Les conseillers sont désormais également tenus de faire agent d'accueil au moins une demi-journée par semaine. Ils passent également plusieurs heures à la plate-forme téléphonique (3949). "Notre travail est de plus en plus morcelé par métiers et par tranches horaires, déplore Géraldine, il n'y a plus de continuité".
Techniquement, ce morcellement des tâches conduit à un malaise dans les conditions de travail. Récemment, le président Nicolas Sarkozy se félicitait de la fusion ANPE-Assédics en ces termes: "il n'y aura plus ces petits bureaux de fonctionnaires avec l'affiche sur la Polynésie pour rêver, ou l'orchidée, qu'on a remplacé par des bureaux paysagers". Une déclaration qui passe mal chez les agents. "Tous les jours, nous arrivons au boulot et nous cherchons un poste de travail disponible et opérationnel, avec une imprimante qui fonctionne", explique Olivier, 35 ans, conseiller ANPE depuis quatre ans.
"Nous sommes devenus des procéduriers"
Mais le pire est ailleurs. Les agents de Pôle emploi dénoncent un "management par les chiffres", qui crée une pression de plus en plus forte pour atteindre des objectifs quantitatifs et non plus qualitatifs. "La direction nous met une pression énorme avec des objectifs chiffrés, témoigne Olivier. Par exemple, nous devons réaliser dix entretiens téléphoniques par heure, sachant qu'un entretien téléphonique a la même valeur en termes de résultats pour la direction qu'un entretien physique d'une demi-heure. C'est la logique des comptes !"
"Le plus intolérable, c'est la perte de sens et de qualité de notre travail, renchérit Fabienne, 44 ans, conseillère professionnelle de placement depuis 17 ans à l'ANPE. Le travail a toujours été difficile mais il y avait un sens à ce que l'on faisait, on avait le sentiment d'aider les demandeurs d'emploi. Aujourd'hui nous sommes devenus des opérateurs de saisie, des procéduriers.

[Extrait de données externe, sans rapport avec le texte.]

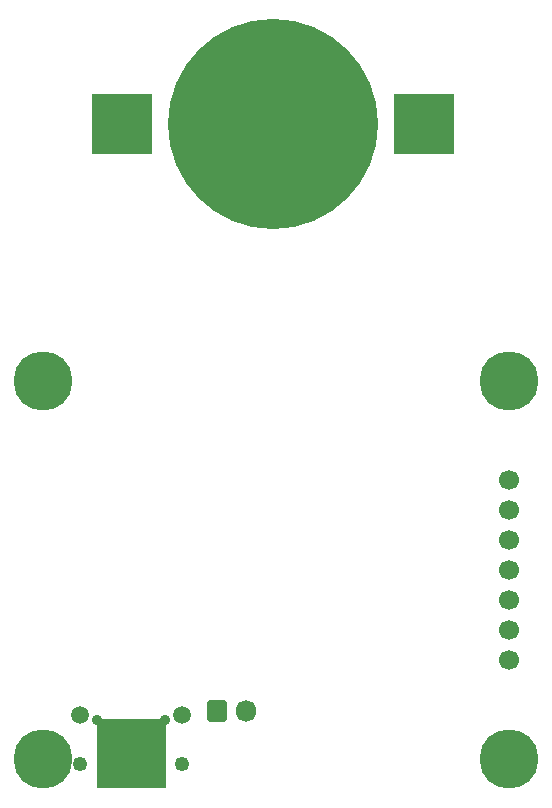
<source format=gbr>
%TF.GenerationSoftware,KiCad,Pcbnew,(6.0.2-0)*%
%TF.CreationDate,2022-03-06T18:18:51+00:00*%
%TF.ProjectId,Display,44697370-6c61-4792-9e6b-696361645f70,5*%
%TF.SameCoordinates,Original*%
%TF.FileFunction,Soldermask,Bot*%
%TF.FilePolarity,Negative*%
%FSLAX46Y46*%
G04 Gerber Fmt 4.6, Leading zero omitted, Abs format (unit mm)*
G04 Created by KiCad (PCBNEW (6.0.2-0)) date 2022-03-06 18:18:51*
%MOMM*%
%LPD*%
G01*
G04 APERTURE LIST*
G04 Aperture macros list*
%AMRoundRect*
0 Rectangle with rounded corners*
0 $1 Rounding radius*
0 $2 $3 $4 $5 $6 $7 $8 $9 X,Y pos of 4 corners*
0 Add a 4 corners polygon primitive as box body*
4,1,4,$2,$3,$4,$5,$6,$7,$8,$9,$2,$3,0*
0 Add four circle primitives for the rounded corners*
1,1,$1+$1,$2,$3*
1,1,$1+$1,$4,$5*
1,1,$1+$1,$6,$7*
1,1,$1+$1,$8,$9*
0 Add four rect primitives between the rounded corners*
20,1,$1+$1,$2,$3,$4,$5,0*
20,1,$1+$1,$4,$5,$6,$7,0*
20,1,$1+$1,$6,$7,$8,$9,0*
20,1,$1+$1,$8,$9,$2,$3,0*%
G04 Aperture macros list end*
%ADD10C,0.870000*%
%ADD11C,1.250000*%
%ADD12C,1.500000*%
%ADD13C,1.700000*%
%ADD14C,5.000000*%
%ADD15RoundRect,0.250000X-0.600000X-0.675000X0.600000X-0.675000X0.600000X0.675000X-0.600000X0.675000X0*%
%ADD16O,1.700000X1.850000*%
%ADD17R,5.100000X5.100000*%
%ADD18C,17.800000*%
G04 APERTURE END LIST*
%TO.C,U5*%
G36*
X90900000Y-151900000D02*
G01*
X85100000Y-151900000D01*
X85100000Y-146100000D01*
X90900000Y-146100000D01*
X90900000Y-151900000D01*
G37*
%TD*%
D10*
%TO.C,J2*%
X90890000Y-146210000D03*
D11*
X92320000Y-149890000D03*
D12*
X83680000Y-145720000D03*
X92320000Y-145720000D03*
D10*
X85110000Y-146210000D03*
D11*
X83680000Y-149890000D03*
%TD*%
D13*
%TO.C,M1*%
X120000000Y-141120000D03*
X120000000Y-138580000D03*
X120000000Y-136040000D03*
X120000000Y-133500000D03*
X120000000Y-130960000D03*
X120000000Y-128420000D03*
X120000000Y-125880000D03*
D14*
X80500000Y-149500000D03*
X120000000Y-149500000D03*
X80500000Y-117500000D03*
X120000000Y-117500000D03*
%TD*%
D15*
%TO.C,J1*%
X95250000Y-145400000D03*
D16*
X97750000Y-145400000D03*
%TD*%
D17*
%TO.C,BT1*%
X112800000Y-95750000D03*
X87200000Y-95750000D03*
D18*
X100000000Y-95750000D03*
%TD*%
M02*

</source>
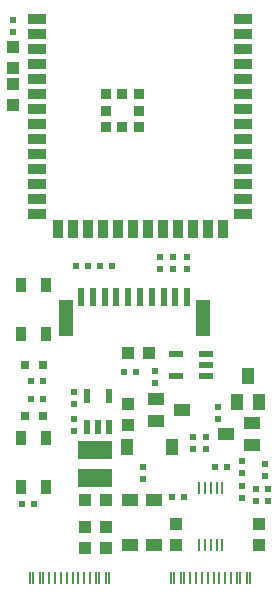
<source format=gbr>
G04 #@! TF.GenerationSoftware,KiCad,Pcbnew,5.1.0-rc2-unknown-036be7d~80~ubuntu16.04.1*
G04 #@! TF.CreationDate,2023-05-16T15:29:05+03:00*
G04 #@! TF.ProjectId,ESP32-S3-DevKit-LiPo_Rev_B,45535033-322d-4533-932d-4465764b6974,B*
G04 #@! TF.SameCoordinates,Original*
G04 #@! TF.FileFunction,Paste,Top*
G04 #@! TF.FilePolarity,Positive*
%FSLAX46Y46*%
G04 Gerber Fmt 4.6, Leading zero omitted, Abs format (unit mm)*
G04 Created by KiCad (PCBNEW 5.1.0-rc2-unknown-036be7d~80~ubuntu16.04.1) date 2023-05-16 15:29:05*
%MOMM*%
%LPD*%
G04 APERTURE LIST*
%ADD10R,1.200000X3.100000*%
%ADD11R,0.600000X1.550000*%
%ADD12R,1.016000X1.016000*%
%ADD13R,1.400000X1.000000*%
%ADD14R,0.550000X0.500000*%
%ADD15R,0.230000X1.130000*%
%ADD16R,0.280000X1.130000*%
%ADD17R,0.904000X1.304000*%
%ADD18R,0.500000X0.550000*%
%ADD19R,0.800000X0.800000*%
%ADD20R,0.230000X0.980000*%
%ADD21R,1.500000X0.900000*%
%ADD22R,0.900000X0.900000*%
%ADD23R,0.900000X1.500000*%
%ADD24R,1.000000X1.400000*%
%ADD25R,3.000000X1.600000*%
%ADD26R,1.200000X0.550000*%
%ADD27R,0.550000X1.200000*%
G04 APERTURE END LIST*
D10*
X137202000Y-90266000D03*
X148802000Y-90266000D03*
D11*
X138502000Y-88491000D03*
X139502000Y-88491000D03*
X140502000Y-88491000D03*
X141502000Y-88491000D03*
X142502000Y-88491000D03*
X143502000Y-88491000D03*
X144502000Y-88491000D03*
X145502000Y-88491000D03*
X146502000Y-88491000D03*
X147502000Y-88491000D03*
D12*
X146558000Y-109474000D03*
X146558000Y-107696000D03*
D13*
X144653000Y-109469000D03*
X144653000Y-105669000D03*
X142621000Y-109469000D03*
X142621000Y-105669000D03*
D14*
X137922000Y-99822000D03*
X137922000Y-98806000D03*
D12*
X140589000Y-105664000D03*
X138811000Y-105664000D03*
D13*
X144815560Y-97094040D03*
X144815560Y-98996500D03*
X147025360Y-98041460D03*
D15*
X135791000Y-112273000D03*
X136291000Y-112273000D03*
X136791000Y-112273000D03*
X139291000Y-112273000D03*
X137791000Y-112273000D03*
X138791000Y-112273000D03*
X138291000Y-112273000D03*
X137291000Y-112273000D03*
D16*
X135266000Y-112273000D03*
X139816000Y-112273000D03*
X135016000Y-112273000D03*
X140066000Y-112273000D03*
X134466000Y-112273000D03*
X140616000Y-112273000D03*
X134216000Y-112273000D03*
X140866000Y-112273000D03*
D15*
X147729000Y-112273000D03*
X148229000Y-112273000D03*
X148729000Y-112273000D03*
X151229000Y-112273000D03*
X149729000Y-112273000D03*
X150729000Y-112273000D03*
X150229000Y-112273000D03*
X149229000Y-112273000D03*
D16*
X147204000Y-112273000D03*
X151754000Y-112273000D03*
X146954000Y-112273000D03*
X152004000Y-112273000D03*
X146404000Y-112273000D03*
X152554000Y-112273000D03*
X146154000Y-112273000D03*
X152804000Y-112273000D03*
D17*
X133418000Y-104564000D03*
X133418000Y-100414000D03*
X135568000Y-104564000D03*
X135568000Y-100414000D03*
D18*
X146177000Y-105410000D03*
X147193000Y-105410000D03*
D12*
X132715000Y-69088000D03*
X132715000Y-67310000D03*
D14*
X132715000Y-66040000D03*
X132715000Y-65024000D03*
D19*
X133731000Y-98552000D03*
X135255000Y-98552000D03*
D12*
X153543000Y-109474000D03*
X153543000Y-107696000D03*
D18*
X134239000Y-97155000D03*
X135255000Y-97155000D03*
X133477000Y-106045000D03*
X134493000Y-106045000D03*
D12*
X138811000Y-109728000D03*
X138811000Y-107950000D03*
X140589000Y-109728000D03*
X140589000Y-107950000D03*
D18*
X141097000Y-85852000D03*
X140081000Y-85852000D03*
D17*
X133418000Y-91610000D03*
X133418000Y-87460000D03*
X135568000Y-91610000D03*
X135568000Y-87460000D03*
D20*
X148478999Y-104661000D03*
X148978999Y-104661000D03*
X149478999Y-104661000D03*
X149978999Y-104661000D03*
X150478999Y-104661000D03*
X150478999Y-109461000D03*
X149978999Y-109461000D03*
X149478999Y-109461000D03*
X148978999Y-109461000D03*
X148478999Y-109461000D03*
D21*
X134760000Y-64971000D03*
D22*
X140610000Y-72691000D03*
X143410000Y-72691000D03*
X140610000Y-74091000D03*
X142010000Y-74091000D03*
X143410000Y-74091000D03*
X140610000Y-71291000D03*
X142010000Y-71291000D03*
X143410000Y-71291000D03*
D21*
X134760000Y-66241000D03*
X134760000Y-67511000D03*
X134760000Y-68781000D03*
X134760000Y-70051000D03*
X134760000Y-71321000D03*
X134760000Y-72591000D03*
X134760000Y-73861000D03*
X134760000Y-75131000D03*
X134760000Y-76401000D03*
X134760000Y-77671000D03*
X134760000Y-78941000D03*
X134760000Y-80211000D03*
X134760000Y-81481000D03*
D23*
X136525000Y-82731000D03*
D21*
X152260000Y-81481000D03*
X152260000Y-80211000D03*
X152260000Y-78941000D03*
X152260000Y-77671000D03*
X152260000Y-76401000D03*
X152260000Y-75131000D03*
X152260000Y-73861000D03*
X152260000Y-72591000D03*
X152260000Y-71321000D03*
X152260000Y-70051000D03*
X152260000Y-68781000D03*
X152260000Y-67511000D03*
X152260000Y-66241000D03*
X152260000Y-64971000D03*
D23*
X137795000Y-82731000D03*
X139065000Y-82731000D03*
X140335000Y-82731000D03*
X141605000Y-82731000D03*
X142875000Y-82731000D03*
X144145000Y-82731000D03*
X145415000Y-82731000D03*
X146685000Y-82731000D03*
X147955000Y-82731000D03*
X149225000Y-82731000D03*
X150495000Y-82731000D03*
D12*
X142494000Y-93218000D03*
X144272000Y-93218000D03*
X142494000Y-99314000D03*
X142494000Y-97536000D03*
D14*
X145161000Y-85090000D03*
X145161000Y-86106000D03*
D12*
X132715000Y-72263000D03*
X132715000Y-70485000D03*
D19*
X135255000Y-94234000D03*
X133731000Y-94234000D03*
D24*
X142372000Y-101219000D03*
X146172000Y-101219000D03*
D25*
X139700000Y-103816000D03*
X139700000Y-101416000D03*
D18*
X142113000Y-94869000D03*
X143129000Y-94869000D03*
X135255000Y-95631000D03*
X134239000Y-95631000D03*
D14*
X144780000Y-95758000D03*
X144780000Y-94742000D03*
X147447000Y-85090000D03*
X147447000Y-86106000D03*
X146304000Y-86106000D03*
X146304000Y-85090000D03*
X147955000Y-100330000D03*
X147955000Y-101346000D03*
X149098000Y-101346000D03*
X149098000Y-100330000D03*
X137922000Y-96520000D03*
X137922000Y-97536000D03*
X152146000Y-104521000D03*
X152146000Y-105537000D03*
X143764000Y-102870000D03*
X143764000Y-103886000D03*
D26*
X149128000Y-95184000D03*
X149128000Y-94234000D03*
X149128000Y-93284000D03*
X146528000Y-95184000D03*
X146528000Y-93284000D03*
D27*
X139004000Y-99471000D03*
X139954000Y-99471000D03*
X140904000Y-99471000D03*
X139004000Y-96871000D03*
X140904000Y-96871000D03*
D18*
X154305000Y-105791000D03*
X153289000Y-105791000D03*
X153289000Y-104775000D03*
X154305000Y-104775000D03*
X139065000Y-85852000D03*
X138049000Y-85852000D03*
D14*
X152146000Y-102362000D03*
X152146000Y-103378000D03*
X150114000Y-98806000D03*
X150114000Y-97790000D03*
D13*
X152999440Y-101025960D03*
X152999440Y-99123500D03*
X150789640Y-100078540D03*
D24*
X152651460Y-95163640D03*
X153606500Y-97373440D03*
X151704040Y-97373440D03*
D18*
X149860000Y-102870000D03*
X150876000Y-102870000D03*
D14*
X154051000Y-103632000D03*
X154051000Y-102616000D03*
M02*

</source>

Or je refuse d'incrémenter des compteurs pour alimenter des statistiques, ce n'est pas un service aux demandeurs d'emploi."
Exemple type : avant la fusion, les conseillers pour l'emploi prenaient en charge les personnes en difficultés parlant peu ou mal le français, en les aidant à rédiger leur CV et une lettre de motivation. Désormais, ils sont tenus d'orienter ces demandeurs d'emploi vers des prestataires privés, dont les délais de prise en charge varient de deux semaines à un mois. De quoi perdre l'occasion d'un emploi. Les prestataires privés étant payés le Smic horaire par demandeur d'emploi pour un bilan de compétence, ils multiplient les entretiens de groupe pour optimiser leur rentabilité. Mais perdent du coup en efficacité.
"Je veux retrouver du sens à mon travail"
Les agents que nous avons rencontrés ne sont pas des cas isolés. Surcharge de travail avec l'afflux massif de demandeurs d'emploi, effectifs insuffisants, fusion à marche forcée, formations trop courtes pour devenir polyvalents, management par objectifs, sous-traitance au privé figuraient parmi les nombreux motifs de mécontentement exprimés lors de la journée de grève à l'appel de sept syndicats, le 20 octobre dernier, qui a rassemblé plus d'un tiers des salariés.